The brain is one of the most important, complex organs in the human body. It allows us to think, remember, and feel emotions. It is also responsible for intelligence and allows for basic functions to occur. It is what makes us human. Almost everyone is aware of the dangers of pollution to our planet and animals, but what about our brains?

 

Cities and towns around the world continue to become more dangerous, and everyday people are breathing in dangerous ozone. A lot of it is traffic-related air pollution. It enters through the lungs and affects many other organs as well. Research has shown that tiny air pollutants may cause changes in brain structure, and is associated with a lower IQ, decreased memory, decreased academic performance, ADHD, and Autism Spectrum Disorder.  A study published in the journal Proceedings of the National Academy of Sciences suggests that chronic exposure to air pollution is also causing other detrimental effects on cognition, increasing the risk factors for diseases such as dementia and Altzimhers.

 

In a study in China, researchers found that the group being harmed the most was less educated men. This test looked at verbal and math test scores and it showed how air pollution had a huge affect on the intelligence of people. Those who were exposed to higher amounts of pollution, especially on a sunny summer day, received much lower scores.

 

Children’s brains are also suffering the impact of pollution. A study by Frederica Perera in New York studied a group of children from birth until around age six or seven.
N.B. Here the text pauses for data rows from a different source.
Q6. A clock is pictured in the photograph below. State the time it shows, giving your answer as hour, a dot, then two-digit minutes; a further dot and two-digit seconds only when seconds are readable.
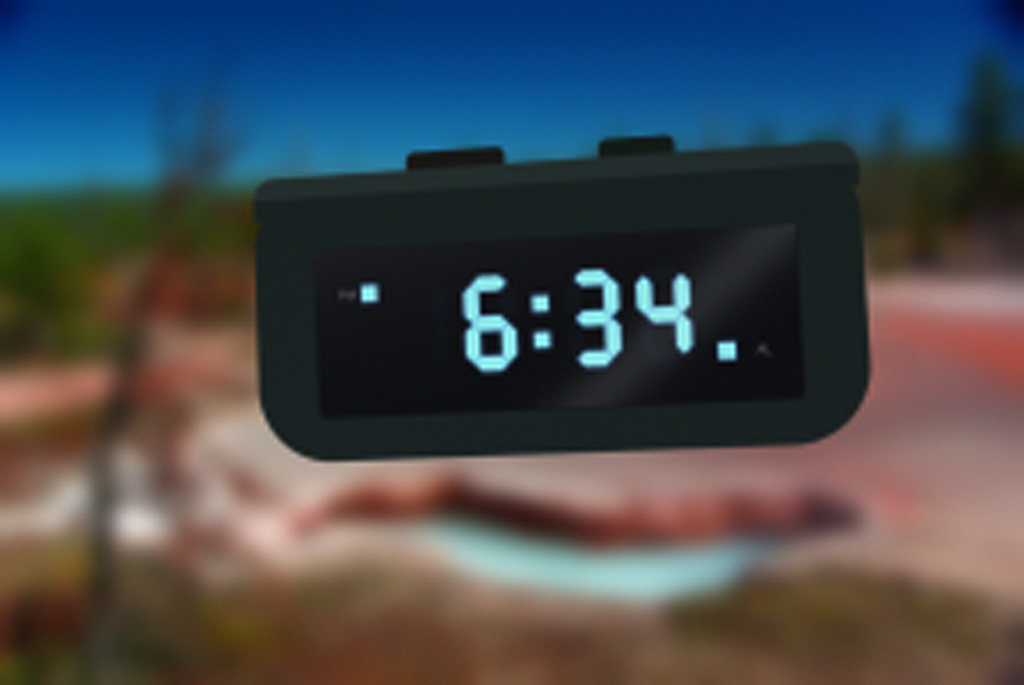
6.34
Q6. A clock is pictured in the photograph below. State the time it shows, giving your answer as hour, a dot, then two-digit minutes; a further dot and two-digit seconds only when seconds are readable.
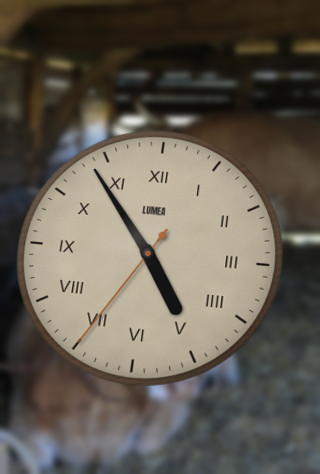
4.53.35
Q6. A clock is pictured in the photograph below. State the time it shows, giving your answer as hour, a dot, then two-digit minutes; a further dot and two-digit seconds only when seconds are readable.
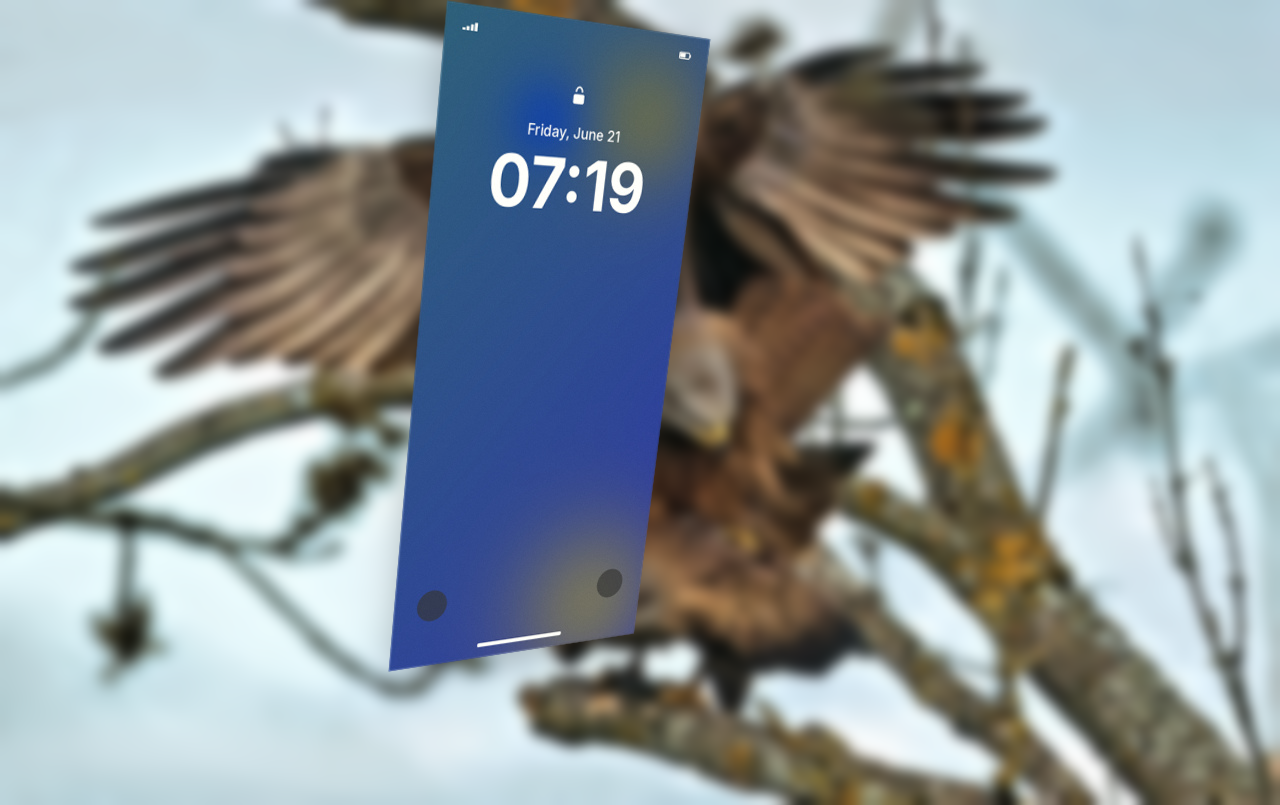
7.19
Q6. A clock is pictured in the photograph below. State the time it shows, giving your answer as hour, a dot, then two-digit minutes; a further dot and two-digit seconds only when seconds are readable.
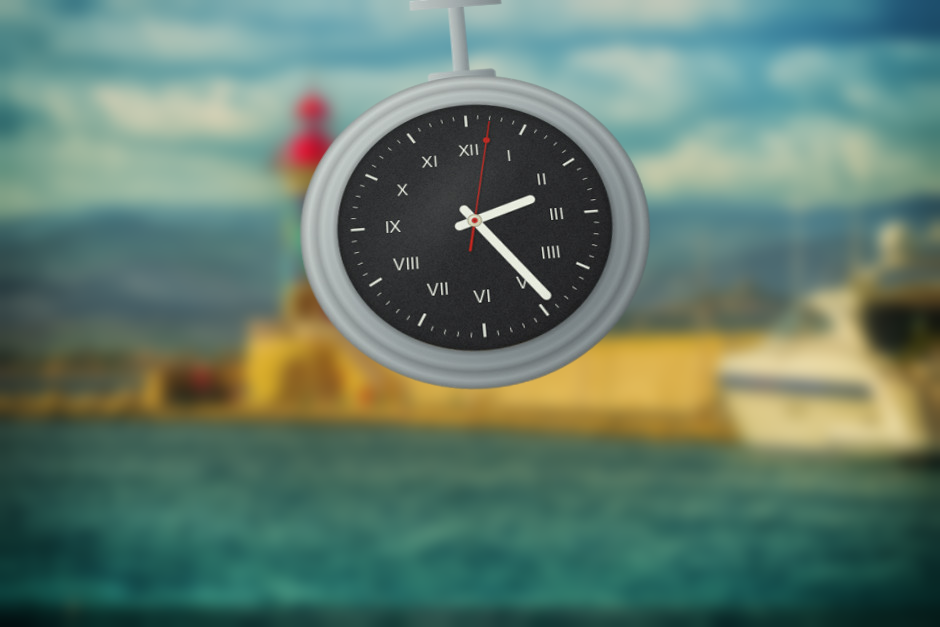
2.24.02
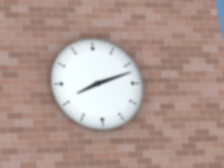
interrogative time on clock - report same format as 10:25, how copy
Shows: 8:12
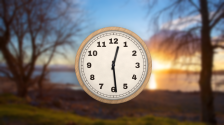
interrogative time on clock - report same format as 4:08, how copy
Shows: 12:29
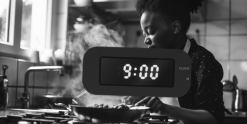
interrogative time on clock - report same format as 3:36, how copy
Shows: 9:00
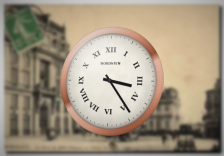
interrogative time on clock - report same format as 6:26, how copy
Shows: 3:24
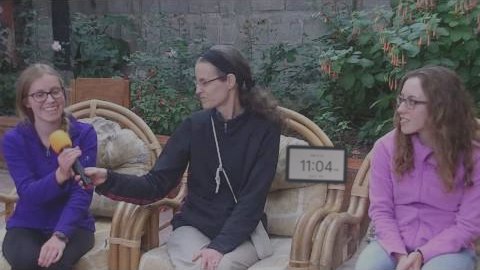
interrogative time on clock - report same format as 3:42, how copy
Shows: 11:04
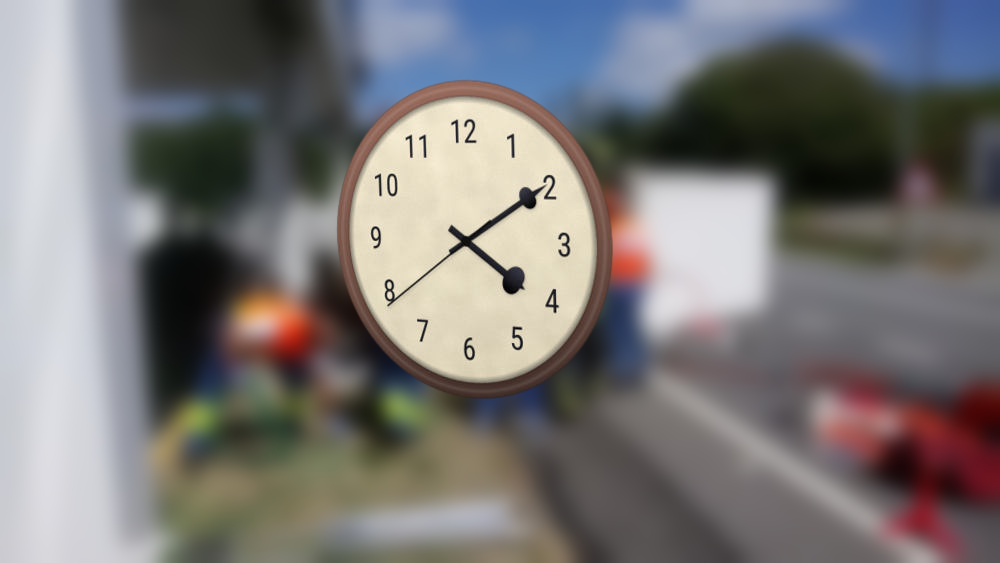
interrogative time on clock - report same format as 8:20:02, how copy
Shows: 4:09:39
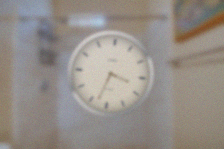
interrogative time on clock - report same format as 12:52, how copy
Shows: 3:33
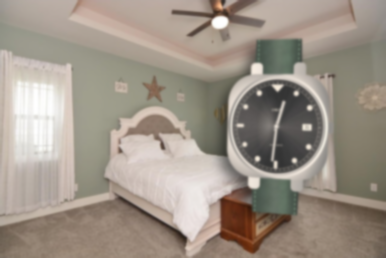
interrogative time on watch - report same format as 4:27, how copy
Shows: 12:31
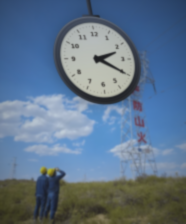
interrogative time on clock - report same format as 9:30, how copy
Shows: 2:20
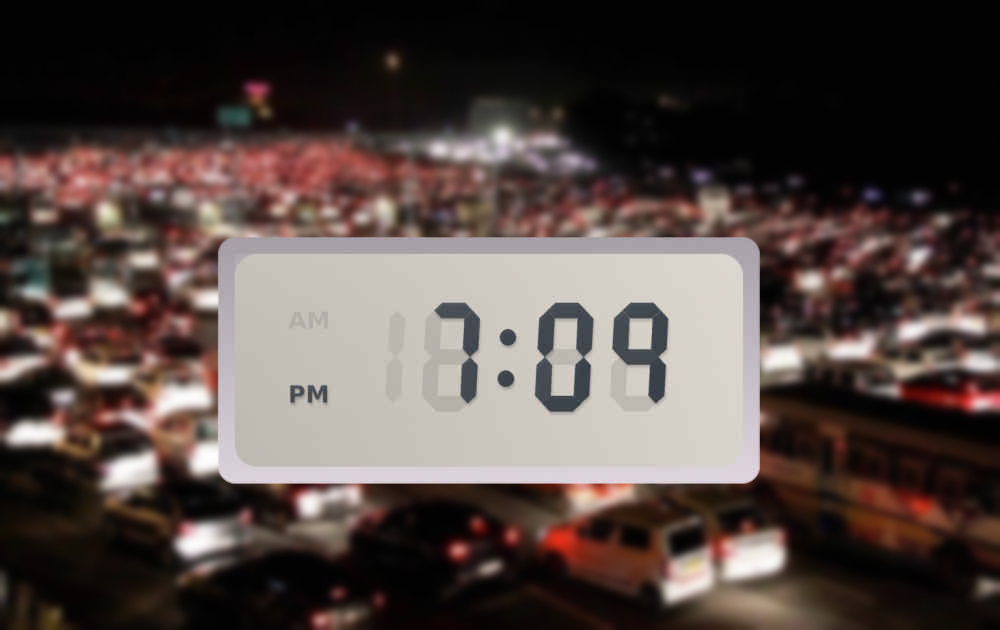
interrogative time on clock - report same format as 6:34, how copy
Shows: 7:09
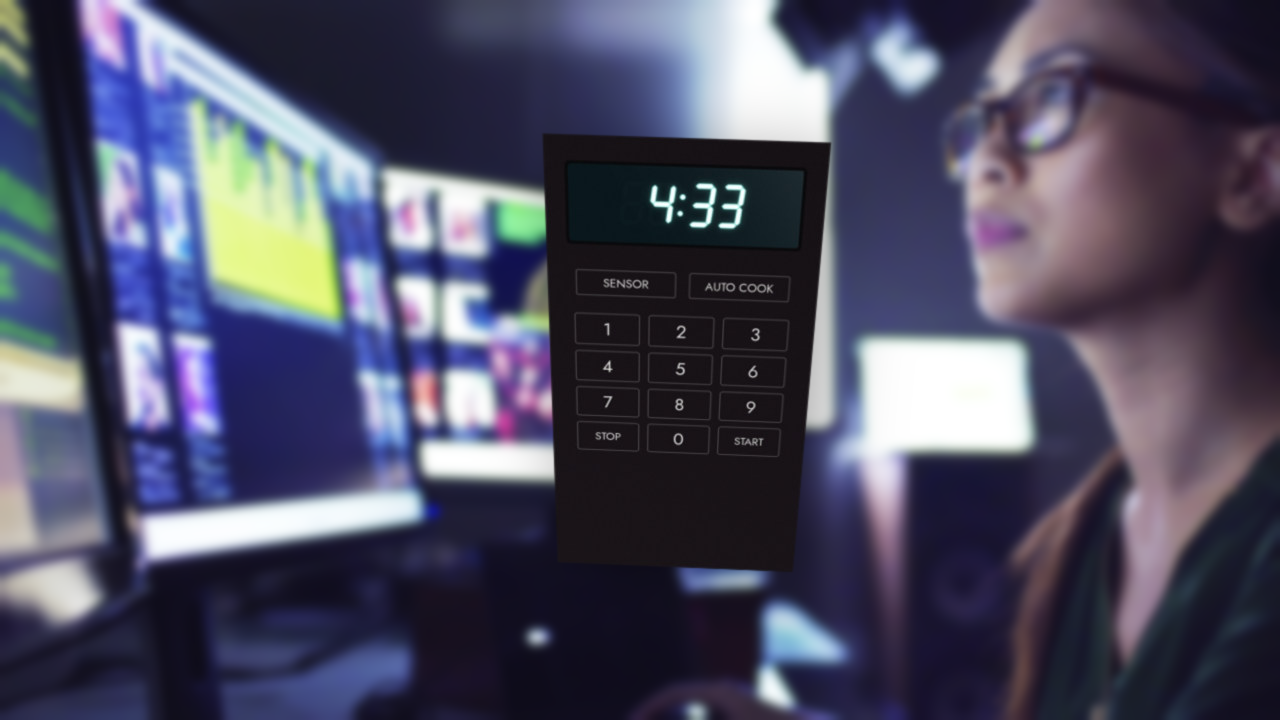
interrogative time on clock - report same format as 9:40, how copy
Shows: 4:33
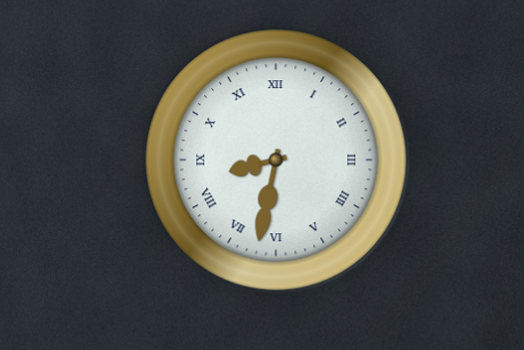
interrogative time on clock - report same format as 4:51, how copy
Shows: 8:32
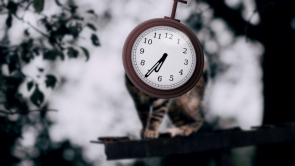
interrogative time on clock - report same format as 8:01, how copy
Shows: 6:35
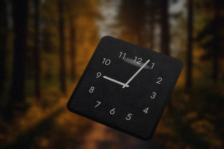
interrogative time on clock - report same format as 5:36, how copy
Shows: 9:03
They found that children who had been exposed to higher levels of polycyclic aromatic hydrocarbons (air pollutants) in the womb experienced more attention problems and symptoms of anxiety and depression during childhood. Another study conducted by Shakira Franco Suglia, ScD, an assistant professor at Boston University’s School of Public Health, found that children exposed to higher levels of black carbon scored worse on tests of memory, verbal IQ, and nonverbal IQ.

 

Not only should we be concerned about the effects of air pollution on our environment, we also have reasons to be concerned about its effect on the human body. Not only does it increase the chances of lung and heart disease, it can affect the way that we think. It permanently affects vascular structures in the brain, causing cognitive problems.